Lisa Parks, Distinguished Professor of Film and Media Studies and Director of the Global Media Technologies and Cultures Lab at UC Santa Barbara, said that the book “undertakes a crucial reboot of media studies in light of the global climate crisis, reckoning with an array of urgent planetary matters.” Nick Couldry, who spoke at JCU in November 2022 as part of the Communication and Media Studies Department’s Digital Delights and Disturbances (DDD) series, said about the book, “Media Studies should always have been Ecomedia Studies, but it wasn’t. A generation of pioneer scholars worked to change that, and most of them have written chapters for this absolutely essential collection. This book will from now on be a key reference point.” The book features authors who have been featured in the DDD series, including Benedetta Brevini, who researches the climate impacts of AI.
Antonio Lopez (Ph.D., Prescott College, Arizona, 2013) is a leading international specialist in media literacy education, especially in the field of ecomedia studies, and a Professor of Communication and Media Studies at John Cabot University in Rome. His teachings and interests range from media education to youth media and cultural diversity, on which he has published numerous articles and book chapters, with a special focus on linking sustainability and media literacy. Prior to The Routledge Handbook of Ecomedia Studies, he published four books, Mediacology: A Multicultural Approach to Media Literacy in the 21st Century (Peter Lang, 2008), The Media Ecosystem: What Ecology Can Teach Us About Responsible Media Practice (North Atlantic Books, 2012), Greening Media Education (Peter Lang, 2014), and Ecomedia Literacy: Integrating Ecology into Media Education, (Routledge, 2021).

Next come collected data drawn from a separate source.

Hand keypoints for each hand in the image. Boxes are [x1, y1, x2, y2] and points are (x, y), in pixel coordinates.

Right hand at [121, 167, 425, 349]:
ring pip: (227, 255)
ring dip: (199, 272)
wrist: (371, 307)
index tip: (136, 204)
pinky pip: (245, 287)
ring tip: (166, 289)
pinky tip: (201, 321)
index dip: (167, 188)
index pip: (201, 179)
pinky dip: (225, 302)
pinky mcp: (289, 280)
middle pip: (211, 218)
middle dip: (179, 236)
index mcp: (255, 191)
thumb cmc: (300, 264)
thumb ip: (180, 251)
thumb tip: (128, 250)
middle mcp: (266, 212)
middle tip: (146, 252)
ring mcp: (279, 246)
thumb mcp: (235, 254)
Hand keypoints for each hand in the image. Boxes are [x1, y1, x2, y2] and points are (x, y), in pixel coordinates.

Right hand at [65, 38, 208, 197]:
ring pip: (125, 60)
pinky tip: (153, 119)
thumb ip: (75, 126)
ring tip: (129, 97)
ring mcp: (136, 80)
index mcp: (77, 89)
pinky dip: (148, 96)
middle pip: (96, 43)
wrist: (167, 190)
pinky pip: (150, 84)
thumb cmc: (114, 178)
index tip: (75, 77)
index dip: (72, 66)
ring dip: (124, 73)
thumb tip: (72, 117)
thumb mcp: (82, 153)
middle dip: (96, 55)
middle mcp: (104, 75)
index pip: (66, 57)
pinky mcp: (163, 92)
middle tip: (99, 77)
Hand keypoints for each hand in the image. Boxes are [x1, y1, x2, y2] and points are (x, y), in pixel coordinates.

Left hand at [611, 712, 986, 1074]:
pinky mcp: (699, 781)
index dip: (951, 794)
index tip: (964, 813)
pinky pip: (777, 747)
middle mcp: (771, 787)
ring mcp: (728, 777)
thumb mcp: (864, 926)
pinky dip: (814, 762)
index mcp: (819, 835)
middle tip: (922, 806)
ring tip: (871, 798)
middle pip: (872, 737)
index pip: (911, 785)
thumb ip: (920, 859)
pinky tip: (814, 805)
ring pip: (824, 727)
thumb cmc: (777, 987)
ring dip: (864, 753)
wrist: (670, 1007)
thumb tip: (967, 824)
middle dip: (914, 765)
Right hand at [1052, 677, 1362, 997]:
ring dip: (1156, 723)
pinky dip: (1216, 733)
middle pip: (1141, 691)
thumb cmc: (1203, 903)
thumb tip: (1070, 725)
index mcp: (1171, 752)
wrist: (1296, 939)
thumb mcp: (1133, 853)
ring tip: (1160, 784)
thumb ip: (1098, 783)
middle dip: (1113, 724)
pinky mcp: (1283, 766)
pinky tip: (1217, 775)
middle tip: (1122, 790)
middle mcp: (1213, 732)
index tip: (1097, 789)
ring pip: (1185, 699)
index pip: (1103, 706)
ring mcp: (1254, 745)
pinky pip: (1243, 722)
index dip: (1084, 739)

Miriam Tola (Ph.D., Rutgers University, New Jersey, 2016) is an Assistant Professor at JCU. Her work explores the intersections between gender, race, species, and the cultural politics of the environmental crisis. Her articles have appeared in journals including South Atlantic Quarterly, Feminist Review, Environmental Humanities, and Feminist Studies. She is the co-editor of the book Ecologie della cura and co-edits Living Lexicon for the Environmental Humanities journal.

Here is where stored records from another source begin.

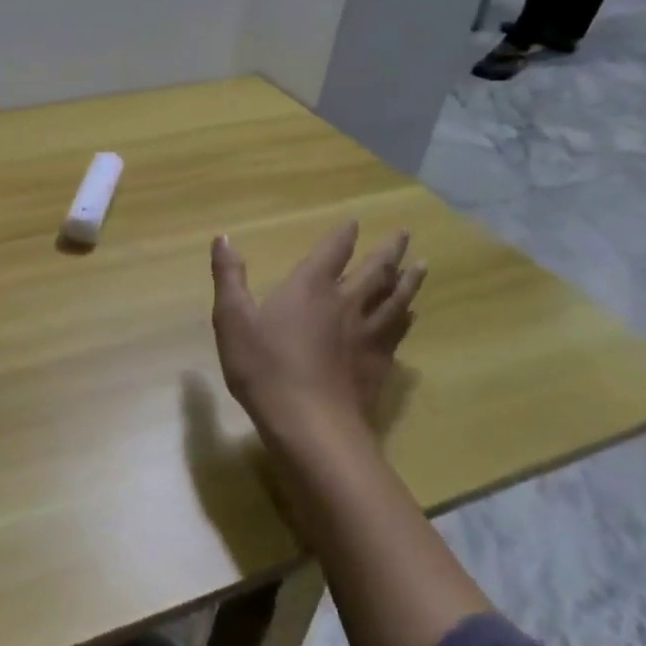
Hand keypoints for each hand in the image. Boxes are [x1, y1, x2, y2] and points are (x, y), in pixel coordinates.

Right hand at [209, 223, 425, 441]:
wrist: (310, 424)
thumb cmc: (264, 368)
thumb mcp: (232, 320)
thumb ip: (229, 277)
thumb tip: (223, 238)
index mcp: (310, 288)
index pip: (332, 252)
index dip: (343, 235)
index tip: (354, 221)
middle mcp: (346, 303)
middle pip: (375, 270)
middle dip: (389, 250)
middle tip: (405, 233)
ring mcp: (368, 333)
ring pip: (396, 298)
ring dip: (409, 279)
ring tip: (421, 265)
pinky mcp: (380, 362)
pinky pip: (399, 331)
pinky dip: (407, 317)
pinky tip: (411, 315)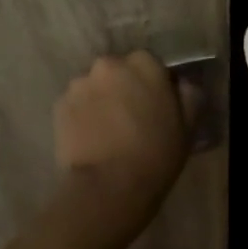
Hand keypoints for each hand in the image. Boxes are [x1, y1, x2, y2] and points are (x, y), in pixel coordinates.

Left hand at [54, 52, 197, 212]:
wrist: (110, 186)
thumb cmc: (156, 154)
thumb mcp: (188, 126)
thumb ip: (188, 95)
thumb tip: (183, 84)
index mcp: (144, 63)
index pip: (149, 63)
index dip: (152, 84)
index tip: (155, 104)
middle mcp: (109, 64)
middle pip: (118, 71)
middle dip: (123, 88)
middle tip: (130, 117)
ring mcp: (80, 84)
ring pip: (94, 86)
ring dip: (100, 100)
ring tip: (107, 130)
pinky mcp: (59, 105)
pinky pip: (75, 104)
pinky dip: (82, 115)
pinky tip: (90, 138)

In defining the importance of the volume, the editors conclude in the Handbook’s introduction, “What has changed is that our globally interconnected media systems ensure that few today are isolated or immune to these impacts. We share an interconnected world, and our media are at the core of that interconnection and of the ways in which we share it, equitably or otherwise. Our media today are necessarily ecomedia: the question is, what kinds of ecomedia are we shaping, to whose benefit, and at whose cost? These are the kinds of ethical and political concerns that animate the contributions of this volume and that we believe are shaping the field of ecomedia studies within the rapidly evolving, highly ‘mediatized’ environments making up the contemporary world.”